Circular inhomogeneity with Steigmann–Ogden interface: Local fields, neutrality, and Maxwell's type approximation formula

The boundary conditions for the Steigmann–Ogden (1997, 1999) model are re-derived for a two dimensional surface using general expression for surface energy that include surface tension. The model treats the interface as a shell of vanishing thickness possessing surface tension as well as membrane and bending stiffness. The two-dimensional plane strain problem of an infinite isotropic elastic domain subjected to the uniform far-field load and containing an isotropic elastic circular inhomogeneity whose interface is described by the Steigmann–Ogden model is solved analytically.

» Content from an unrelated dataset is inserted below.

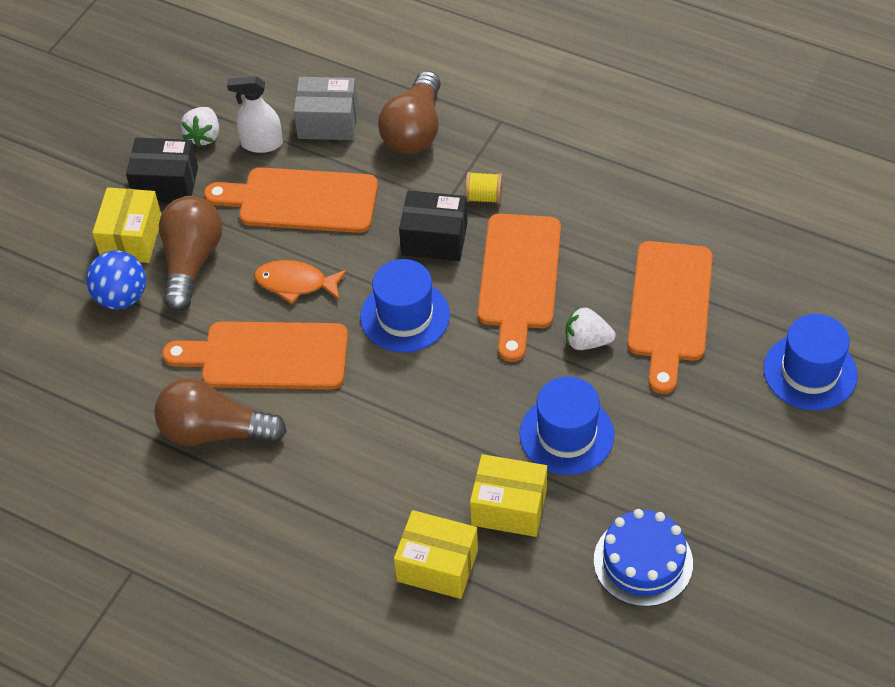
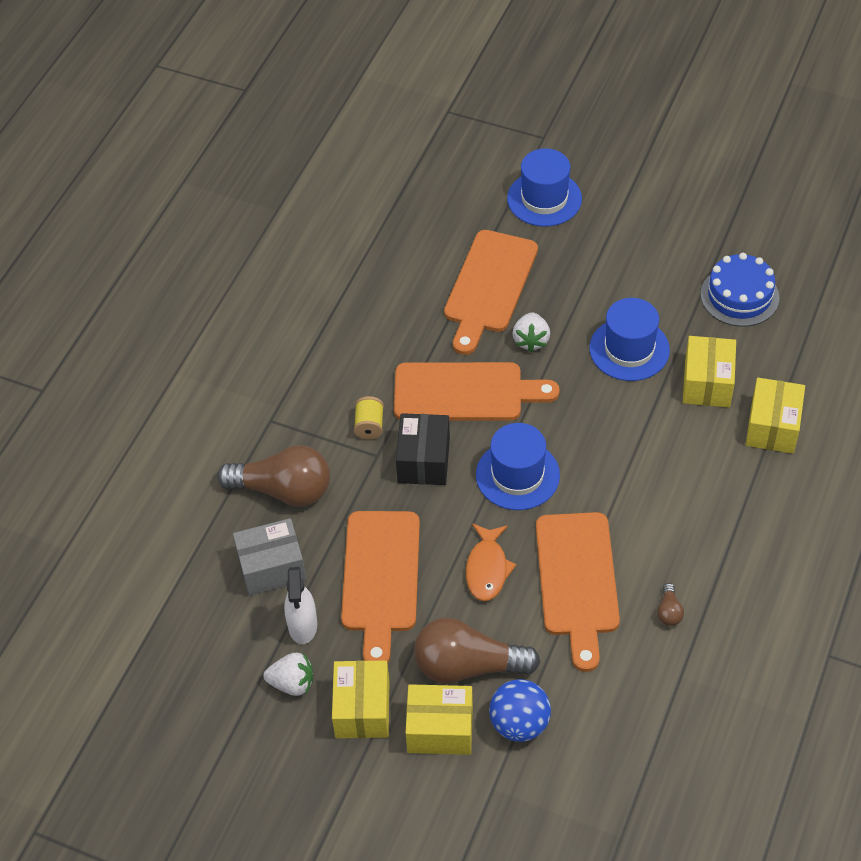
camera: 95 degrees left, 0 degrees up
black box [126,138,198,203] -> yellow box [332,660,389,738]
brown light bulb [154,378,287,446] -> brown light bulb [657,583,684,626], size x0.41
grey box [293,77,358,140] -> grey box turned 75 degrees clockwise [233,518,306,596]
orange cutting board [627,241,713,394] -> orange cutting board turned 105 degrees clockwise [444,230,538,355]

Closed-form expressions for all elastic fields in the domain are obtained. Dimensionless parameters that govern the problem are identified. The Maxwell type approximation formula is obtained for the effective plane strain properties of the transversely isotropic materials containing multiple inhomogeneities with the Steigmann–Ogden interfaces. The “neutrality” conditions are analyzed. It is demonstrated that while the Steigmann–Ogden model theoretically reduces to the Gurtin–Murdoch (1975, 1978) model when the bending interphase effects are neglected, the two models (for the case of zero surface tension) describe two very different interphase regimes of seven regimes proposed by Benveniste and Miloh (2001).